## Recorded information
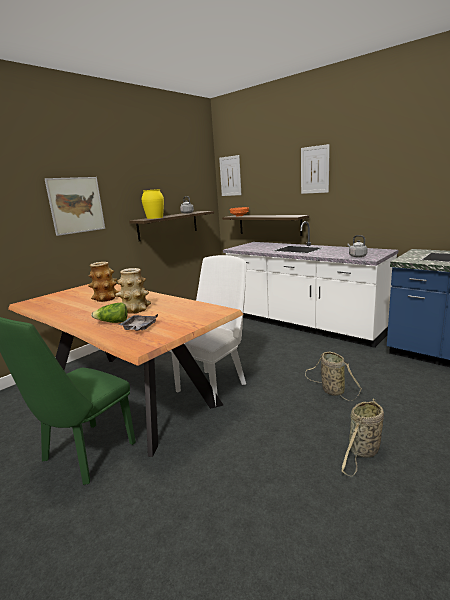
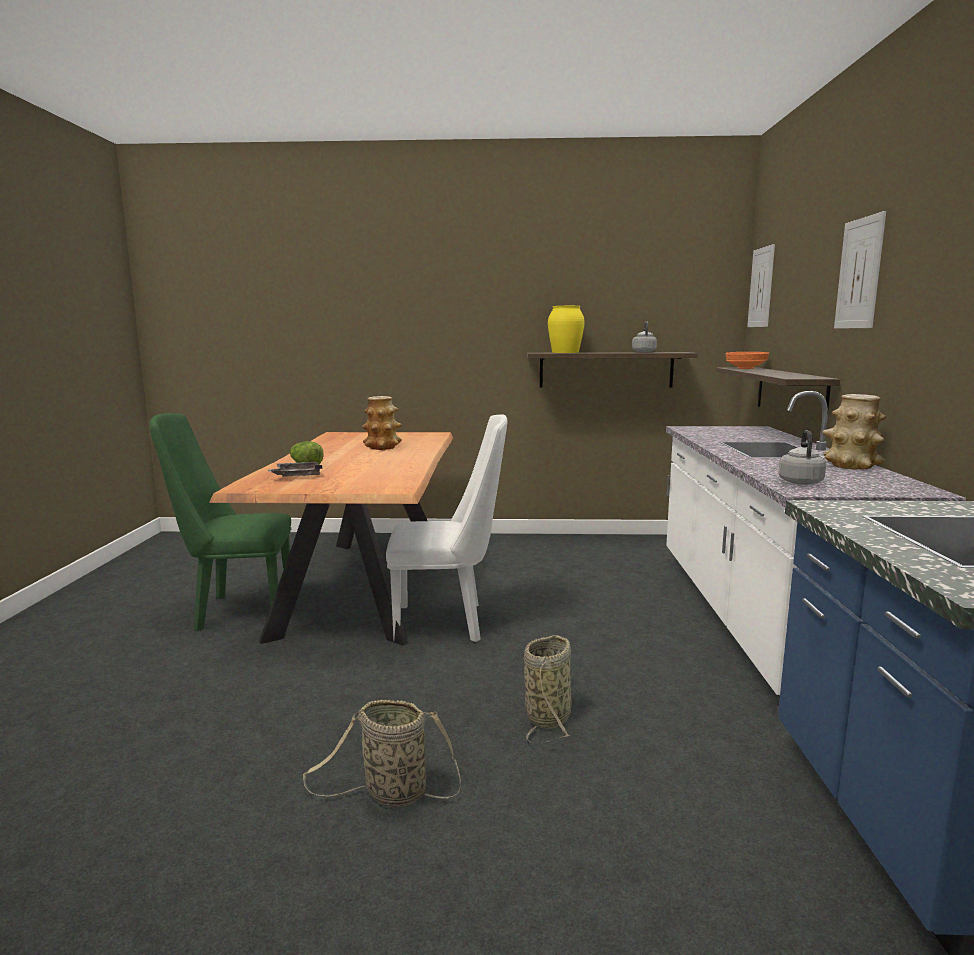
camera: 50 degrees right, 5 degrees down
picture [44,177,105,236] -> none
vase [115,268,151,314] -> vase moved to [822,394,886,470]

## Problem
A word-for-word copy of the data, without its pictures, is what is needed.

## Answer area
camera: 50 degrees right, 5 degrees down
picture [44,177,105,236] -> none
vase [115,268,151,314] -> vase moved to [822,394,886,470]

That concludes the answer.